FIG. 3 is a sectional view of a corona reactor according to the present invention having a number of reactor chambers.

FIG. 4 is a detailed cross-sectional view of one of the corona discharge chambers shown in FIG.

FIG. 5 is a cross-sectional view similar to FIG. 3, but showing the electric field lines and positive charges in the reactor chamber, similar to this cross-sectional view, but with the direction of the electric field lines reversed; FIG. 4 is another cross-sectional view with a negative charge in the chamber.

FIG. 6 is a cross-sectional view of the reactor chamber and the fiber material filter, showing the state of aggregating and the state of filtration of the particulate material in progress.

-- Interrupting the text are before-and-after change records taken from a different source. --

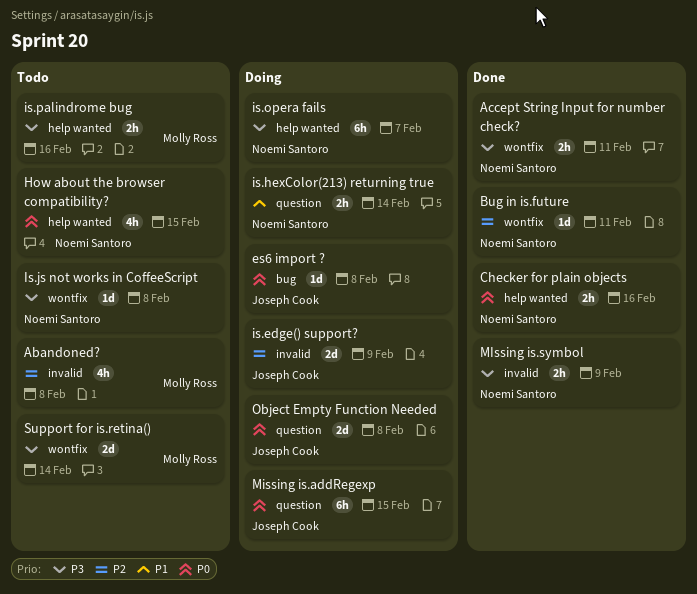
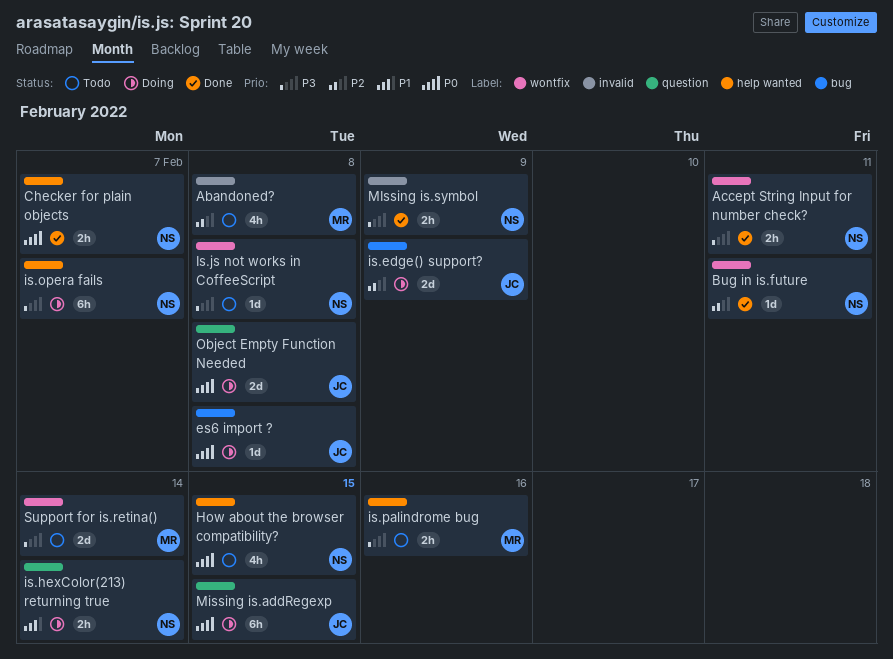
Checker for plain objects, due: Feb 16 -> Feb 7
is.edge() support?, label: invalid -> bug

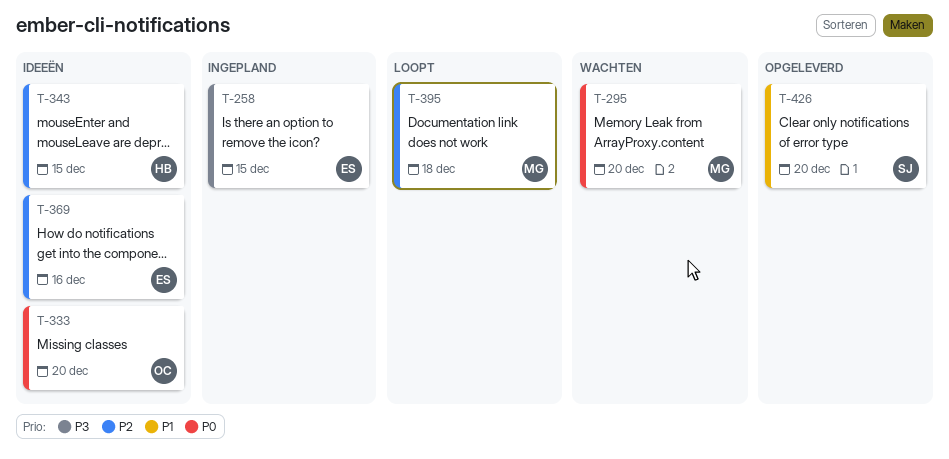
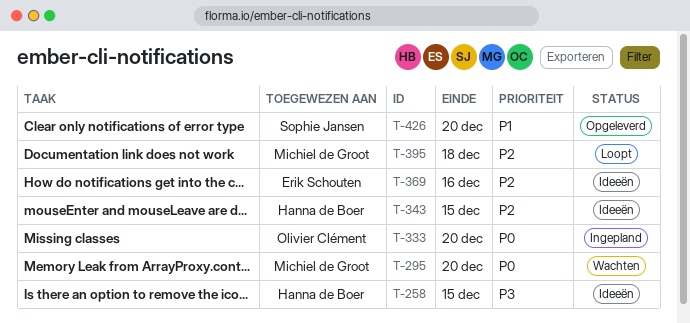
T-258, status: Ingepland -> Ideeën
T-258, owner: Erik Schouten -> Hanna de Boer
T-333, status: Ideeën -> Ingepland

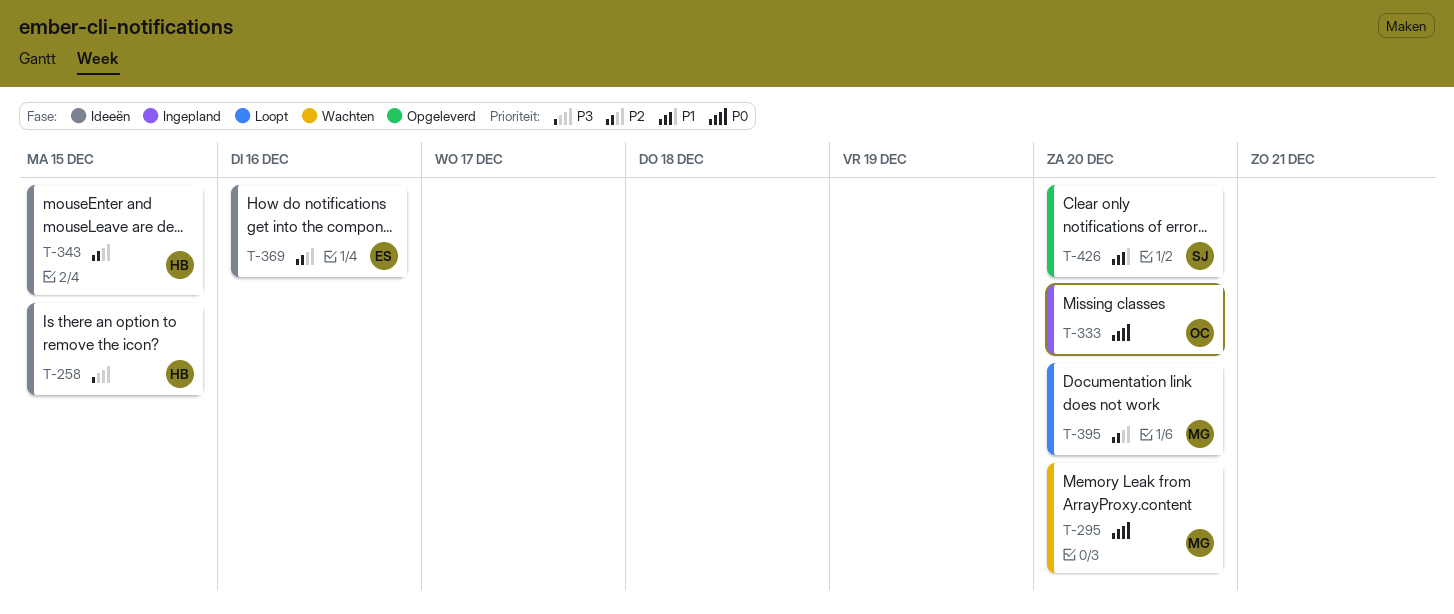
T-395, due: Dec 18 -> Dec 20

──────────────────────────────────────────────────続 き Continued on front page (72) Inventor Weldon E. Williamson Seastar Drive 6424, Malibu, California 90265, U.S.A. , South Juanita Avenue (no address), apartment 14 (56) References JP-A-5-86841 (JP, A) JP-A-4-322718 (JP, A) JP-A-9-99211 ( JP, A) JP-A-9-329015 (JP, A) (58) Fields investigated (Int. Cl. ⁷ , DB name) B01D 53/32 B01D 51/00 B01D 51/02

Claims (1)

(57) [Claims] 1. A corona discharge that generates an oscillating electric field to release free charges, transmits air containing contaminant fine particles through the corona discharge, and gives the free charges to the contaminant fine particles to charge them. The charged contaminant particles generate the corona discharge.
At the same time a large dimension are aggregated into particles of air cleaning method characterized by removing particles of aggregated large dimension and filtered by the filter and charged by the oscillating electric field that.